Adriana Tonello & Rodrigo Corral (cover designers)
Could you share some alternate cover designs and tell me why they weren't the right fit?
Originally, we tried an all type version that played off of the original Norwegian cover. Although we added a twist with the shape of the “E” acting as a woman’s face, this approach ended up being too ambiguous given the copy on the cover. We also tried variations of the final cover including one where the background is a darker blue and there’s a gold drop of blood falling from the thumb. However, it was overridden by the chosen cover since this one has the most palpable tension.
What did you want the cover to convey about the novel?

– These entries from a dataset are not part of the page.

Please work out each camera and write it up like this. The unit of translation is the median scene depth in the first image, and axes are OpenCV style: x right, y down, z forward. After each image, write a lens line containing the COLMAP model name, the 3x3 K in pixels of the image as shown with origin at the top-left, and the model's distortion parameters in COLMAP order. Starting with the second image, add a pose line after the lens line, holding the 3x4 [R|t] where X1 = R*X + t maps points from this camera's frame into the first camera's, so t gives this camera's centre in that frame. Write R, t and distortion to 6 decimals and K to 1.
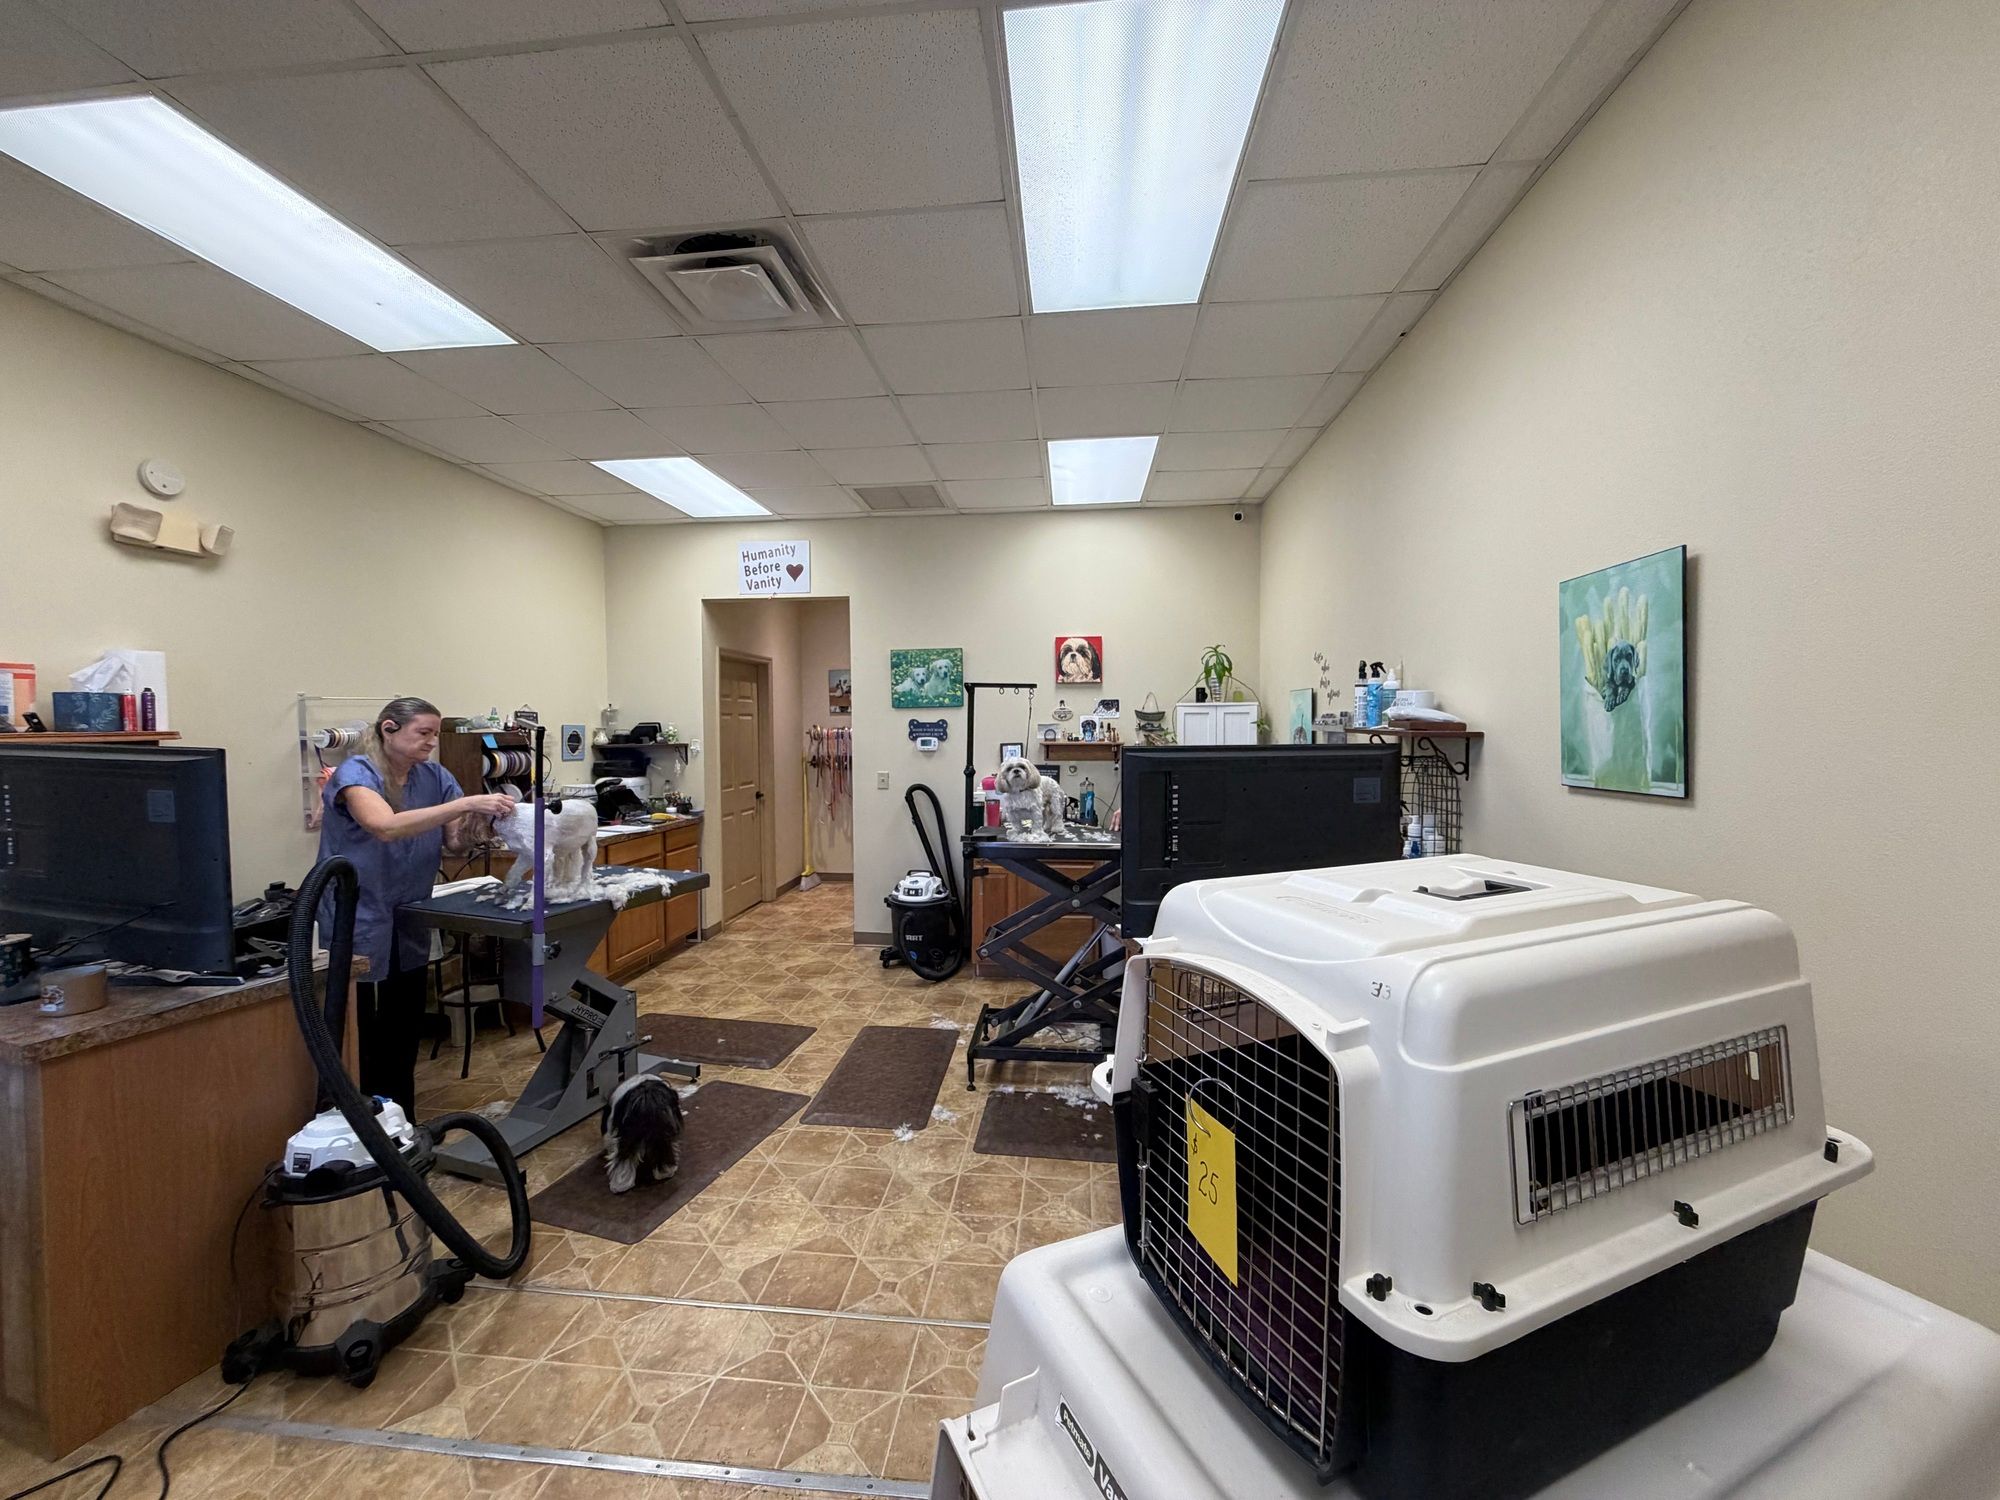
lens RADIAL K [[795.8, 0, 992.5], [0, 795.8, 752.4], [0, 0, 1]] dist [-0.000669, 0.000308]
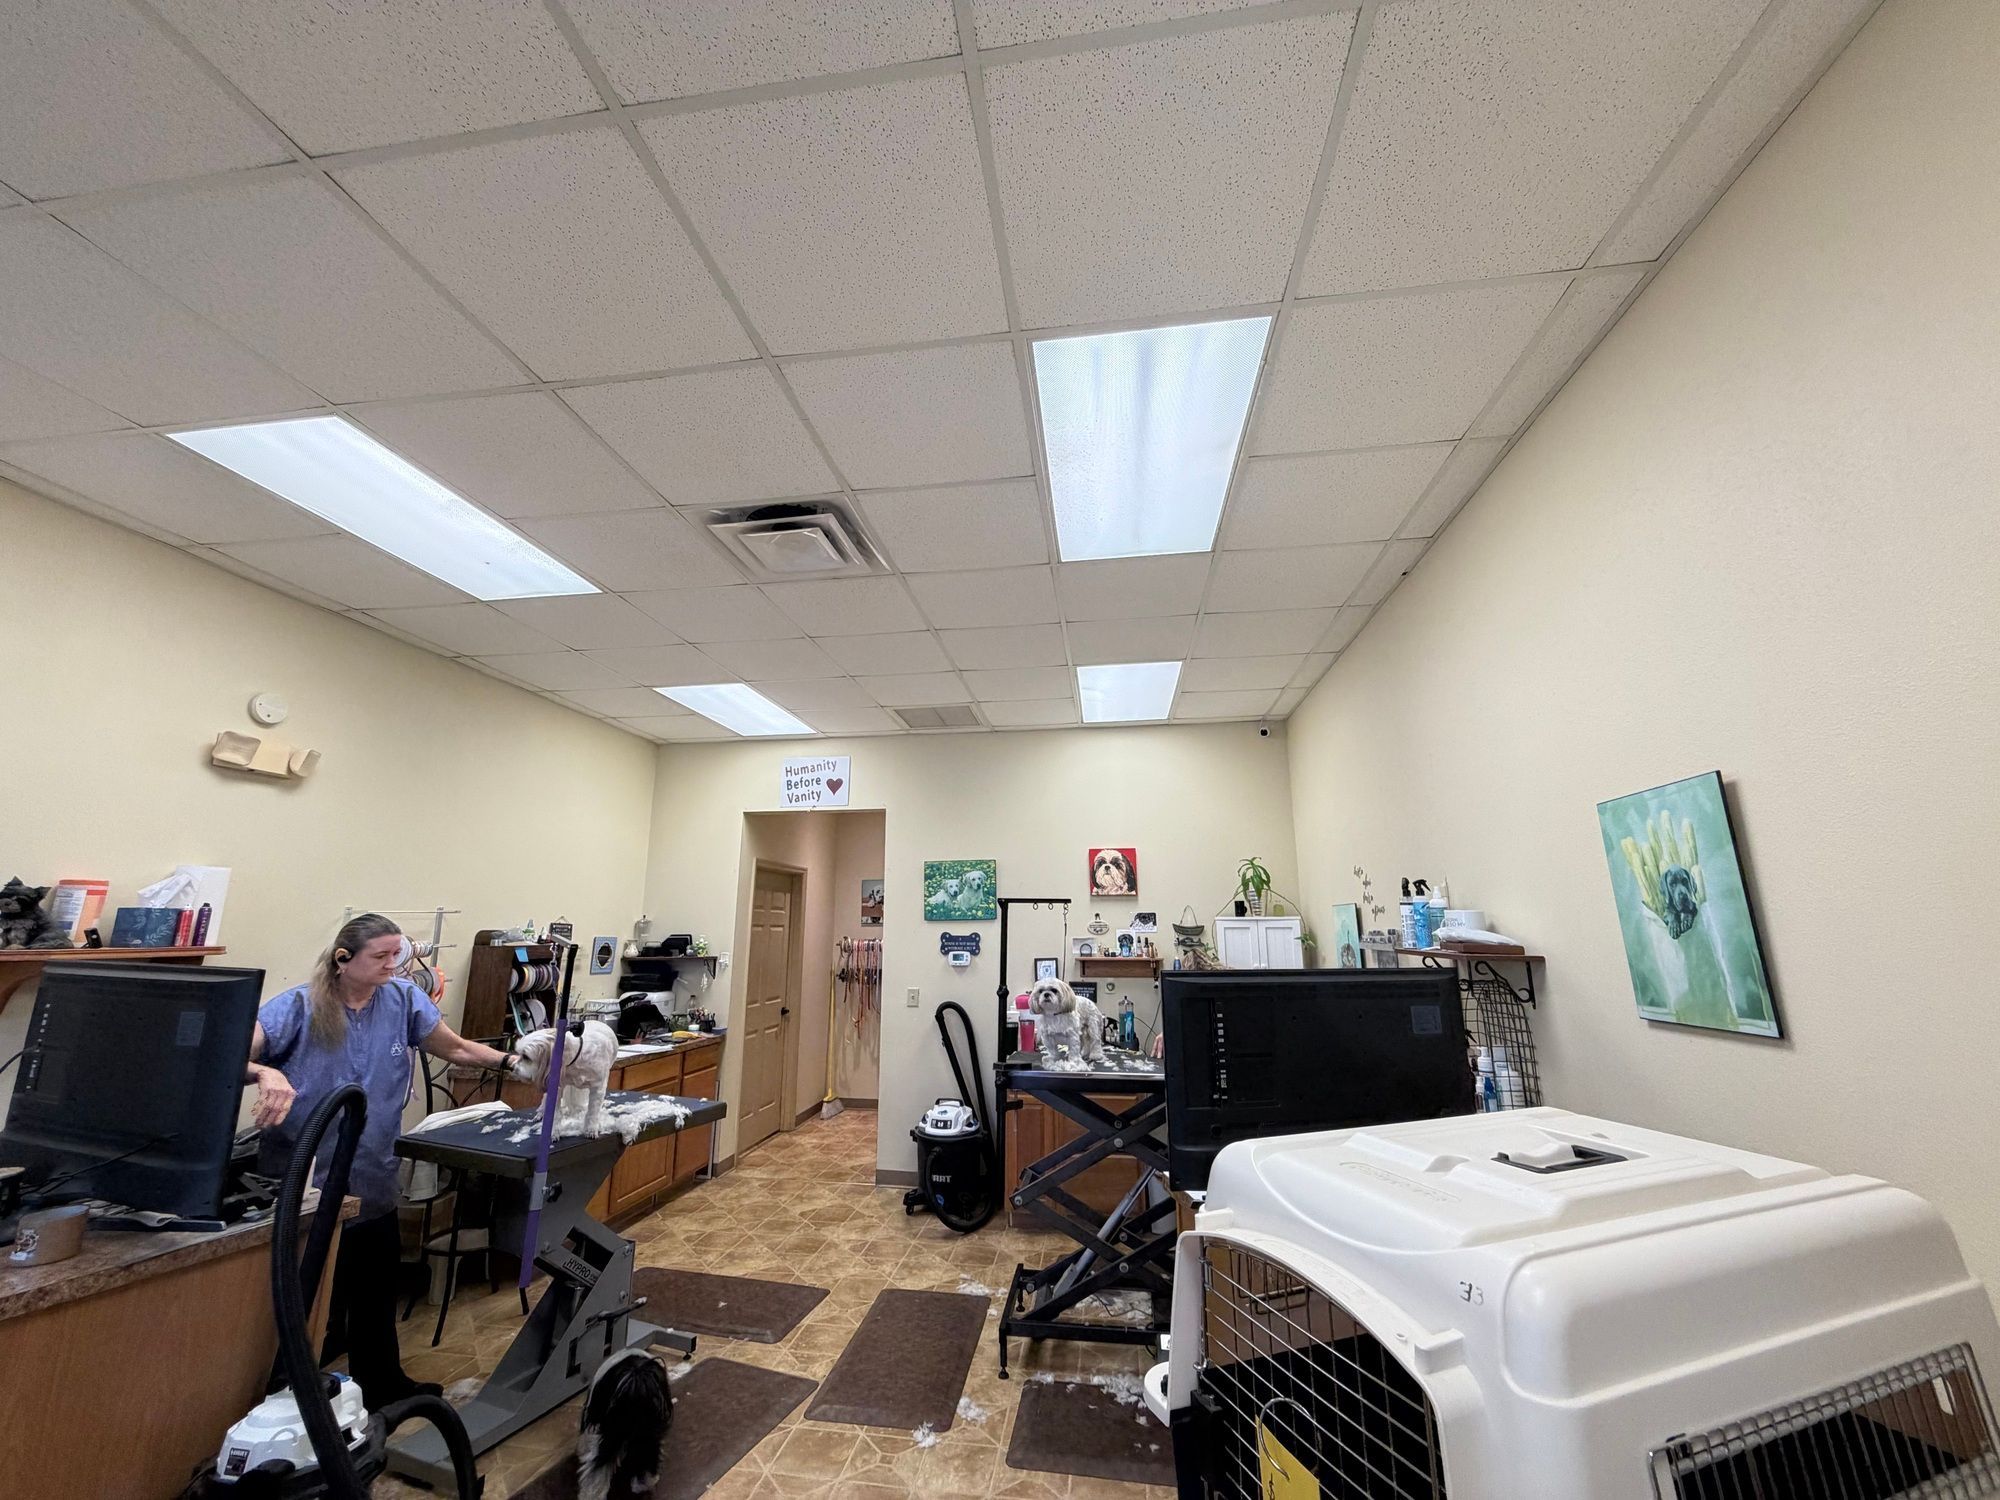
lens RADIAL K [[795.8, 0, 993.0], [0, 795.8, 752.4], [0, 0, 1]] dist [-0.000669, 0.000308]
pose [[0.999157, -0.004727, -0.040786, -0.000137], [-0.005846, 0.966855, -0.255261, -0.012170], [0.040640, 0.255284, 0.966012, -0.005294]]
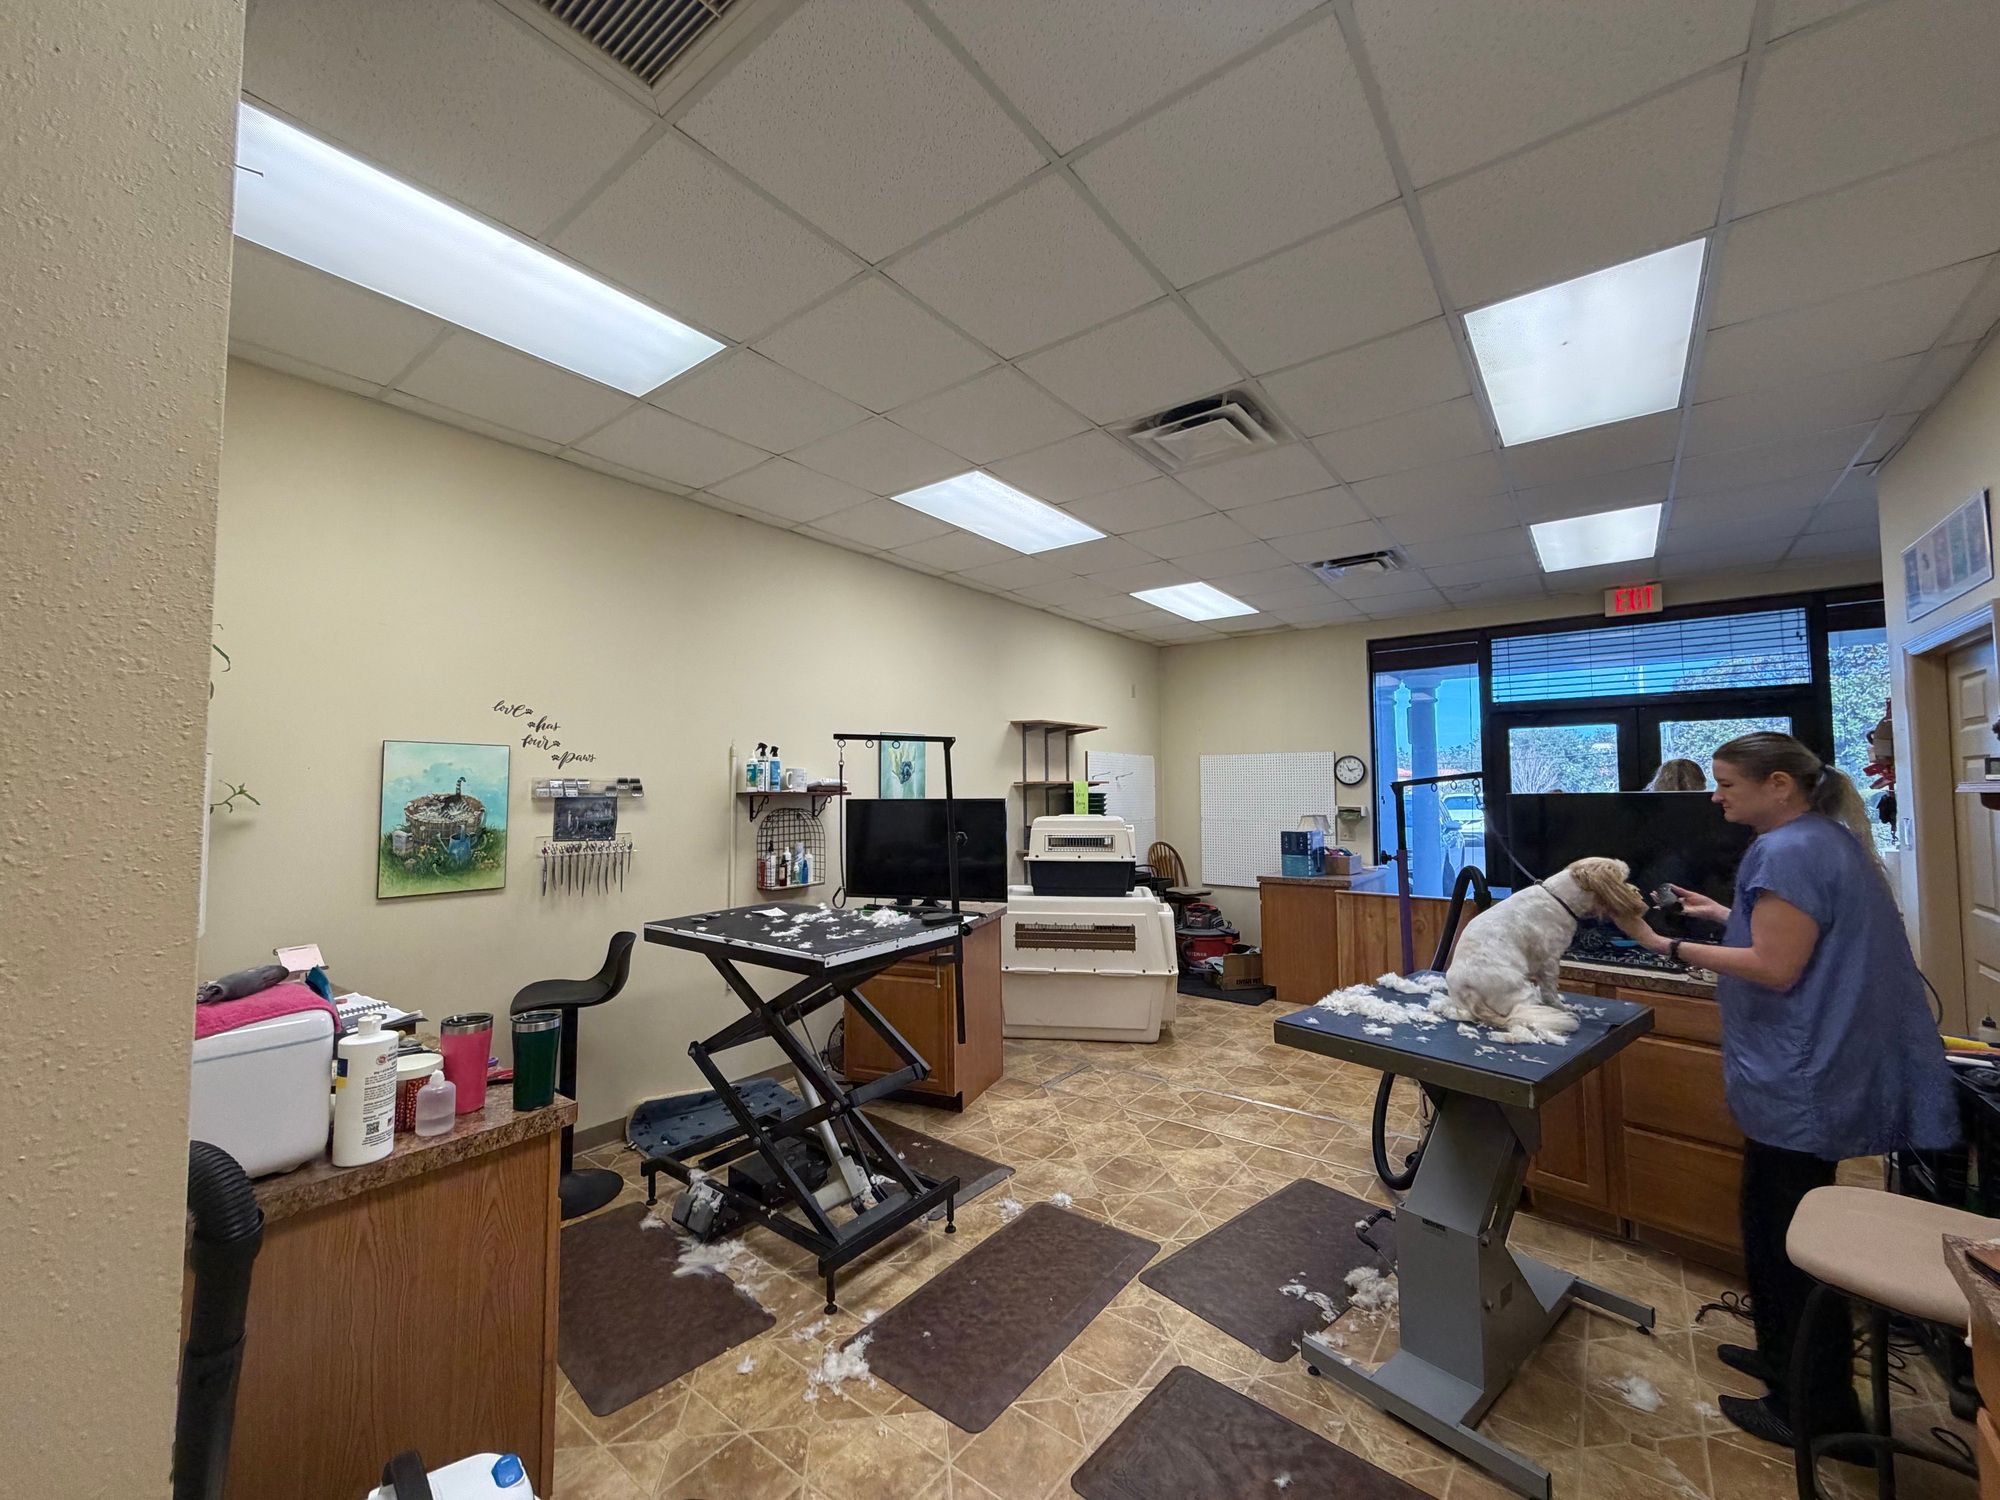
lens RADIAL K [[795.8, 0, 1001.3], [0, 795.8, 752.0], [0, 0, 1]] dist [-0.000669, 0.000308]
pose [[-0.854638, 0.037837, 0.517845, -0.636320], [0.027529, 0.999241, -0.027578, -0.053560], [-0.518495, -0.009313, -0.855030, 2.079806]]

We wanted this cover to convey the beautiful, prose-like tone and writing of this novel despite its dark subject matter. Although the protagonist is based on the first female serial killer in American history, this fictional account is a surprisingly empathetic take on Belle Gunness’ descent into madness. Our goal was to highlight this dark, yet heartbreakingly visceral journey.
Why was the final cover design the best choice?
This final cover design was the best choice because it’s impactful, bold, and conveys the artistic writing of the novel. The abstracted hand with its sharp and elongated fingers suggests the presence of something dark, alluding to the “ice-cold” and “corpse-white” hands of Belle’s abusers. In contrast, the bright blue background referencing the novel’s sky motif softens the eerie undertones and encapsulates the comforting, humane moments Belle finds within “the thin blue hours” on her isolating journey.